The majority of impact investors do what they do because they want to have a positive impact. That may sound glib, but it’s important to be clear that this label carries with it a clear intention, but measuring success around impact outcomes is still difficult. 

The Global Impact Investing Network (GIIN) has been at the forefront of impact measurement for more than a decade, and that work continues with a series of reports titled: Understanding Impact Performance. 

The latest volumes focus on: Climate Change Mitigation, and Quality Jobs Investments.

“If we are going to move investment capital at the scale needed for the environmental and social crises of our time, it is essential that we have a sophisticated understanding of impact performance. Aspirations and anecdotes alone are not going to be sufficient; we need markets to focus on real-world outcomes for people and planet.” says Amit Bouri, CEO of the GIIN. 

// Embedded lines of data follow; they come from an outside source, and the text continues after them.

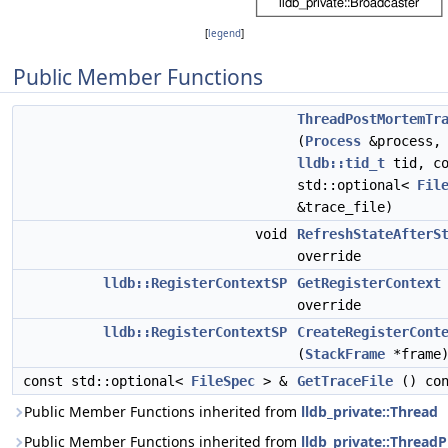
[
legend
]
Public Member Functions
ThreadPostMortemTr
(
Process
&process,
lldb::tid_t
tid, co
std::optional<
Fil
&trace_file)
void
RefreshStateAfterS
override
lldb::RegisterContextSP
GetRegisterContext
override
lldb::RegisterContextSP
CreateRegisterCont
(
StackFrame
*frame)
const std::optional<
FileSpec
> &
GetTraceFile
() con
Public Member Functions inherited from
lldb_private::Thread
Public Member Functions inherited from
lldb_private::ThreadP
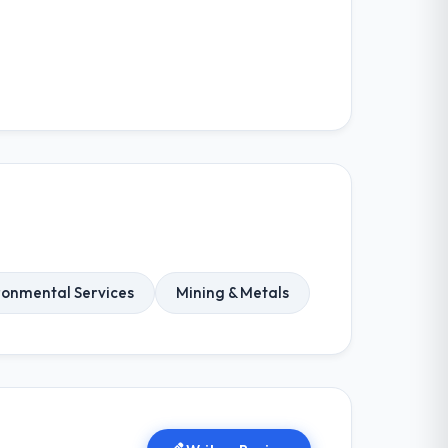
ronmental Services
Mining & Metals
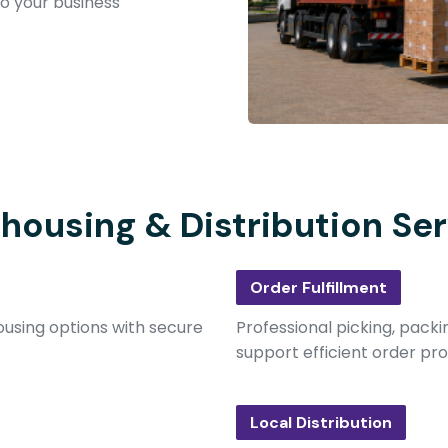
to your business
housing & Distribution Ser
Order Fulfillment
using options with secure
Professional picking, packi
.
support efficient order pro
Local Distribution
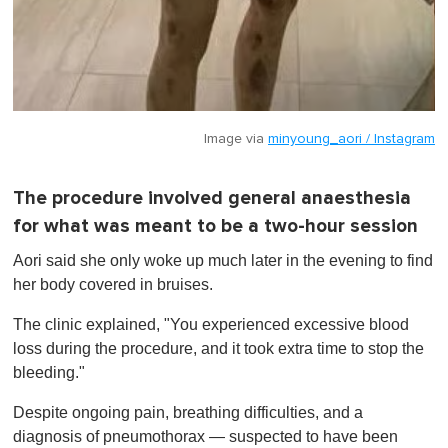
Image via
minyoung_aori / Instagram
The procedure involved general anaesthesia
for what was meant to be a two-hour session
Aori said she only woke up much later in the evening to find
her body covered in bruises.
The clinic explained, "You experienced excessive blood
loss during the procedure, and it took extra time to stop the
bleeding."
Despite ongoing pain, breathing difficulties, and a
diagnosis of pneumothorax — suspected to have been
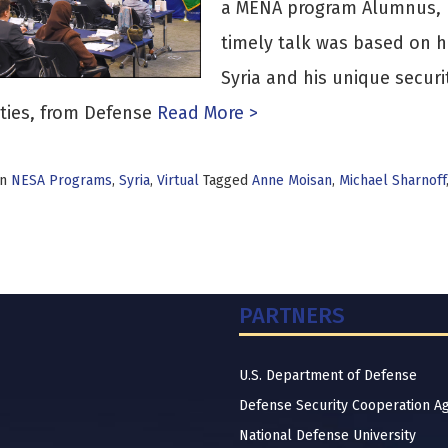
a MENA program Alumnus, B
timely talk was based on h
Syria and his unique securi
ties, from Defense
Read More >
in
NESA Programs
,
Syria
,
Virtual
Tagged
Anne Moisan
,
Michael Sharnoff
PARTNERS
U.S. Department of Defense
Defense Security Cooperation A
National Defense University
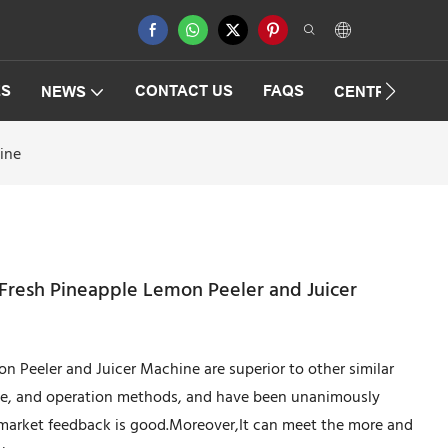
ES
CONTACT US
FAQS
NEWS
CENTRIFUGAT
ine
 Fresh Pineapple Lemon Peeler and Juicer
 Peeler and Juicer Machine are superior to other similar
ce, and operation methods, and have been unanimously
 market feedback is good.Moreover,It can meet the more and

At a high level, they want to empower investors to compare their progress with peers, across specific impact factors. And as they zoom in, they offer specific practices to improve the measurement process itself. Unsurprisingly this focuses on the GIIN’s IRIS+ system for impact measurement, and the COMPASS methodology for comparing and assessing impact.

With better tools, investors will be able to better allocate funds to drive the outcomes they’re targeting. 

Climate Change Mitigation

Despite the progress of all citizens focussed on reducing carbon emissions, global temperatures have risen 0.2°C per decade. We know the IPCC has stated we need to keep global temperature increases below 1.5°C, but still temperatures are rising. 

For investors who are on the journey, it’s not enough to measure their own progress in reducing emissions, they need to have a target for reaching the global goal. 

The GIIN’s research has shown that while investors decreased their emissions by 6.4% per year,  they still have a way to go to reach the target of -7.6% annual decrease in emissions required to meet the IPCC threshold. 

Reducing emissions is the most immediate goal, but at the same time we must also address the need to drawdown the emissions that are already in the atmosphere. 

We need to shift from coal-fired power to renewables, but we also need to find ways to sequester the CO2 that centuries of industrial pollution has added to the atmosphere. 

The GIIN report suggests that nature-based solutions sequestered 3.2 million metric tons of emissions on average each year. This is mainly delivered by forestry and agriculture projects, supported by impact investors. 

Quality Jobs Investments

A great challenge of building an impact portfolio is being specific about the outcomes you’re seeking. The GIIN’s Understanding Impact Performance report series recognises that different thematic areas will require a different impact approach, and they’ve reflected this through doing separate reports. 

Investing with the goal of generating ‘Quality Jobs’ is difficult to do, and measuring it is no easier. 

The report identified investors have supported quality jobs mainly through investing in food and agriculture firms, at 36%, followed by financial services at 20%, and microfinance at 15%. 

It reported that there’s be an 18% increase in training opportunities for full-time permanent staff at portfolio companies from the impact investors surveyed. 

Looking through a gender lens, the gender wage equity ratio was 0.95 across the full sample of investors who had policies focused on reducing discrimination and harassment. 

In terms of performance, it seems a focus on investing in quality jobs can help deliver returns with 70% of investments meeting or exceeding financial performance expectations.